第35話.呼び捨て
辺りはすっかり暗くなって、等間隔に並ぶ街灯の灯りが二つの影を作った。履きなれない革靴と違ってスニーカーで出てきたので、まあまあの時間を歩いても足が痛くなることはなかった。
「暑いなあ」
そりゃこの季節に長袖なんて着てればね。かといって、あの腕がコンプレックスなのも納得。気持ちなんてものはすぐ矛盾する。
「ねえ幸一くん」
「なに?」
「もしかして、女の子を呼び捨てで呼ぶの慣れてない?」
「うん、初めて」
「やっぱり」 嬉しいのか楽しいのかそれとも哀れんでるのか、声のトーンで感情を探ろうとしたがどういう感情から発された言葉なのか分からなかった。
「呼びにくいなら、さん付けでいいからね」
「ん、どうしよっかな」
正直照れくさい。女の子に限らず呼び捨てで呼んでる相手なんて裕介くらいなものだ。それも昔からの付き合いだから、気付いたときには「裕介」 「幸一」 と呼び合う仲だった。
つまり僕は意識して誰かを呼び捨てで呼んだことがない。まず、そもそも、そこまで仲の良い相手がいないのもある。
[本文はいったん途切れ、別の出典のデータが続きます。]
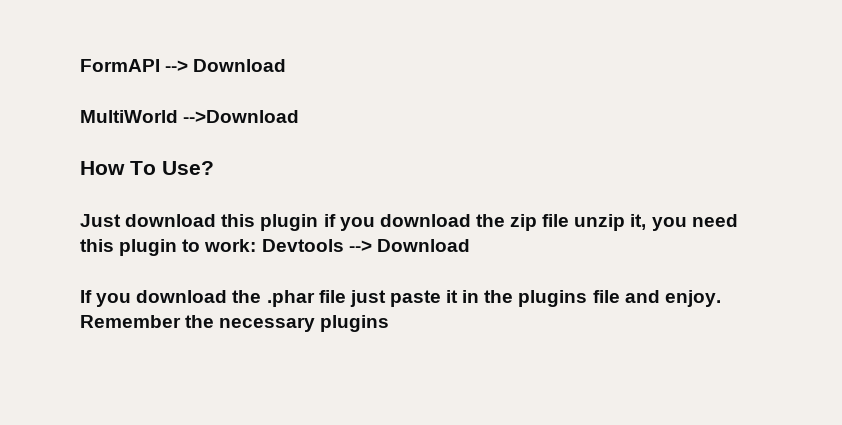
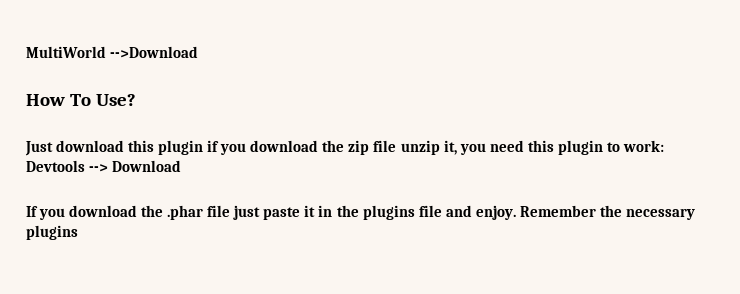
[80,59,287,72] FormAPI --> Download // -> (26, 52) none

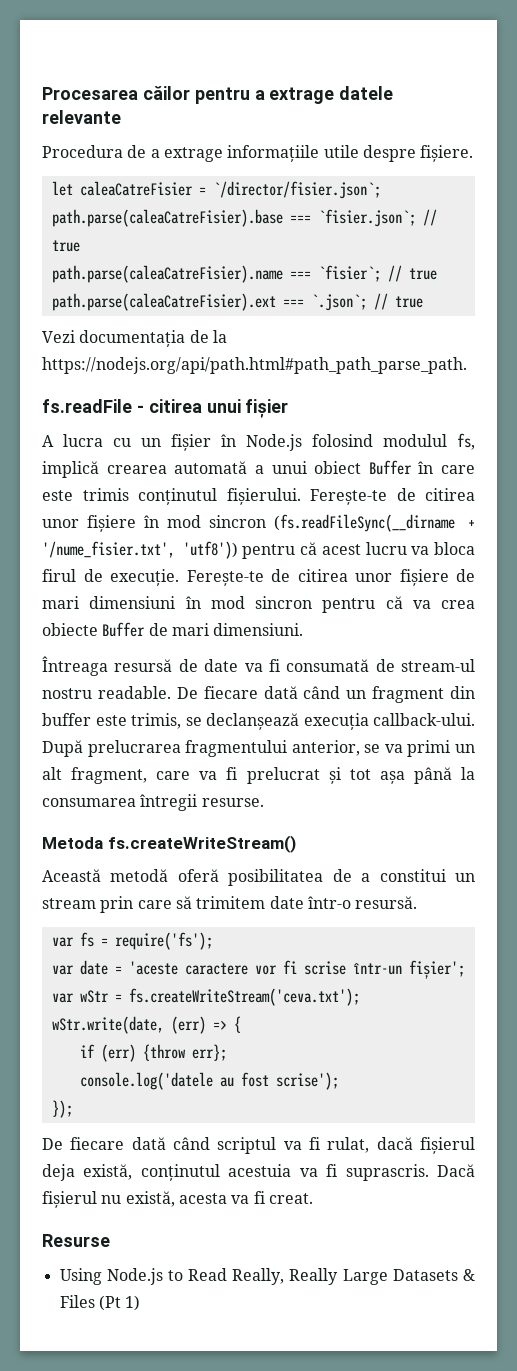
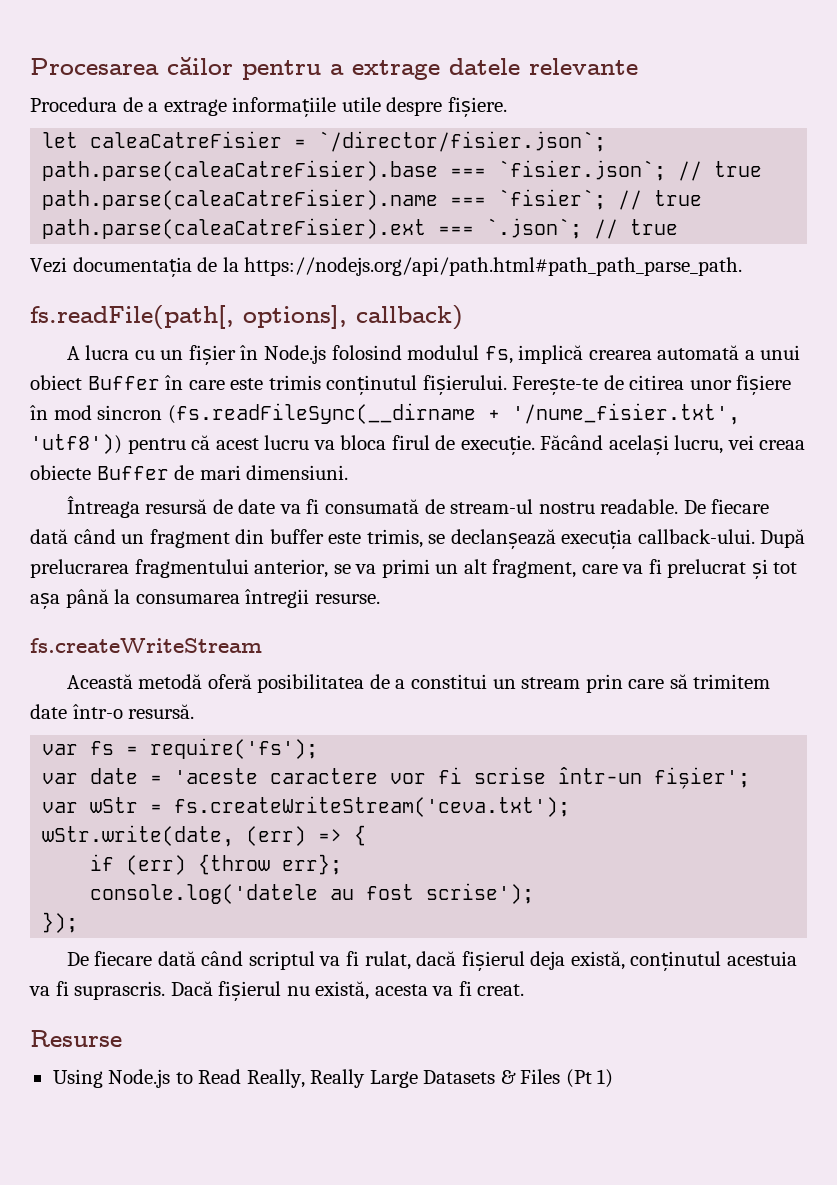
[42,399,289,418] fs.readFile - citirea unui fișier -> [30,305,463,330] fs.readFile(path[, options], callback)
[186,569,475,586] [42,596,475,613] Ferește-te de citirea unor fișiere de mari dimensiuni în mod sincron pentru că va crea -> [540,435,806,455] Făcând același lucru, vei creaa
[42,835,296,853] Metoda fs.createWriteStream() -> [30,638,262,653] fs.createWriteStream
「あの時勢いで言っちゃったからさ」 多分僕が呼び慣れていないのと同じようにりえも呼ばれ慣れてないんだろうな。
「まあ、これから慣れるよ」
「そう?じゃあ今一回呼んでみて」
ものすっごい無茶振りをしてくるな。「りえ」 ちょっと恥ずかしかったので大分小声で言ってみた。「ふふふ」 暑いと言っていたのに、手まで袖を伸ばして、それを口元まで持っていって声を押し殺して笑われた。
恥をしのんで呼んだのに、あんまりじゃなかろうか。
「もう呼ばないからな」
「わー! ごめんごめん!」
市営住宅へ続く坂の前に立つ。今日は長い1日だった。長い夏休みの、長い1日。たまにはこんな日があってもいいか。
「あーあ、今日が終わっちゃう」
「そうだね」
「終わらなければいいのに」
「1日は終わるものだよ」
「うー、難しいこと言うなあ」
今日が特別なだけ、時間なんてただボーッとしてればただ過ぎていくだけだ。
「じゃあ、幸一くん、またね」
「うん、じゃあ」
1号棟の前でサヨナラする。僕の家の明かりはまだ点いていない。姉ちゃんもまだ帰ってきてないんだろう。1人で3号棟の方に歩いていくりえの後ろ姿を見ていた。